RADARTANGSEL – Ketua DPR RI Puan Maharani mengatakan, perkara Perselisihan Hasil Pemilihan Umum (PHPU) yang tengah bergulir di Mahkamah Konstitusi (MK) merupakan tahapan pemilu yang telah diatur dalam peraturan perundang-undangan sebab Indonesia adalah negara hukum.
“Komitmen ini dibangun atas dasar kesadaran akan pentingnya nilai-nilai dalam kehidupan berbangsa dan bernegara,” kata Puan saat membacakan pidato penutupan Masa Persidangan IV Tahun Sidang 2023-2024 dalam Rapat Paripurna DPR RI, Jakarta, Kamis (4/4).
Lebih lanjut, Puan berharap penanganan PHPU atau sengketa hasil Pilpres 2024 yang tengah bergulir di Mahkamah Konstitusi tersebut mampu menjadikan pemilu bermartabat sesuai konstitusi.
“Penanganan Perselisihan Hasil Pemilu yang sedang berlangsung saat ini di Mahkamah Konstitusi hendaknya menjadi jalan dalam menyempurnakan demokrasi di Indonesia dalam memperteguh komitmen aparatur negara, partai politik, dan penyelenggara pemilu untuk menjadikan pemilu yang bermartabat sesuai dengan amanat konstitusi,” kata Puan.
Puan pun menggarisbawahi bahwa pemilu sebagai alat mewujudkan demokrasi diamanatkan oleh konstitusi agar dapat diselenggarakan secara langsung, umum, bebas, rahasia, jujur, dan adil.
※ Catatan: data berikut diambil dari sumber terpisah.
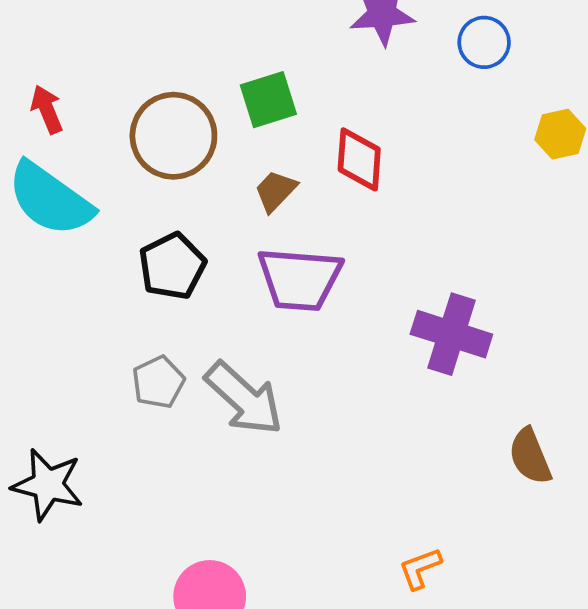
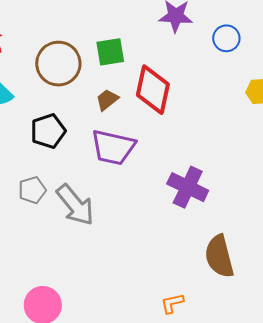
red diamond: (359, 159) -> (153, 90), size x1.4
brown semicircle: (530, 456) -> (219, 256), size x1.4
orange L-shape: (420, 568) -> (172, 303), moved

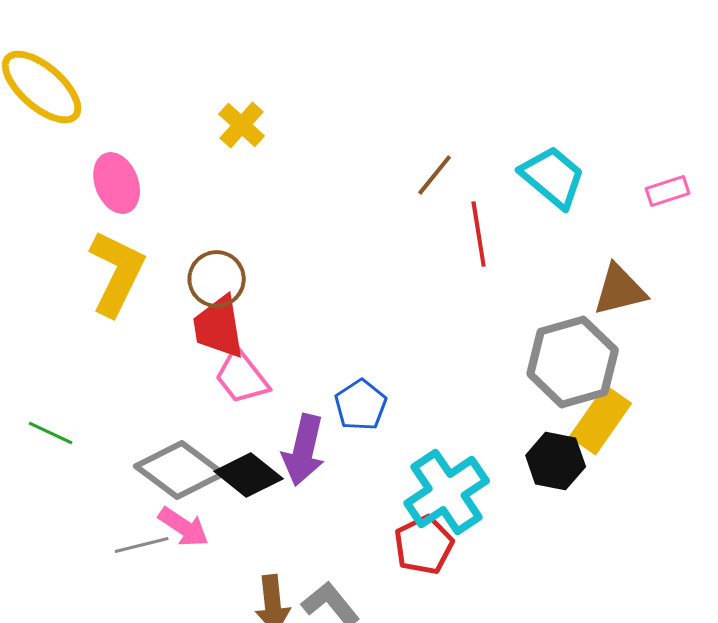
“Setiap peserta pemilu dituntut memiliki kesadaran nilai berdemokrasi untuk juga berkomitmen melaksanakan pemilu yang langsung, umum, bebas, rahasia, jujur, dan adil,” kata Puan.
Selain Puan Maharani, dalam rapat tersebut turut hadir para Wakil Ketua DPR RI yaitu Sufmi Dasco Achmad, Rachmat Gobel, dan Lodewijk F. Paulus.
Puan menyebut, berdasarkan catatan dari Sekretariat Jenderal DPR RI, rapat paripurna tersebut ditandatangani oleh 189 anggota dan 101 anggota dewan lainnya menyatakan izin.
“Sehingga yang hadir pada hari ini adalah 290 orang anggota dari seluruh fraksi di DPR RI,” tandas Puan Maharani saat mengawali rapat paripurna.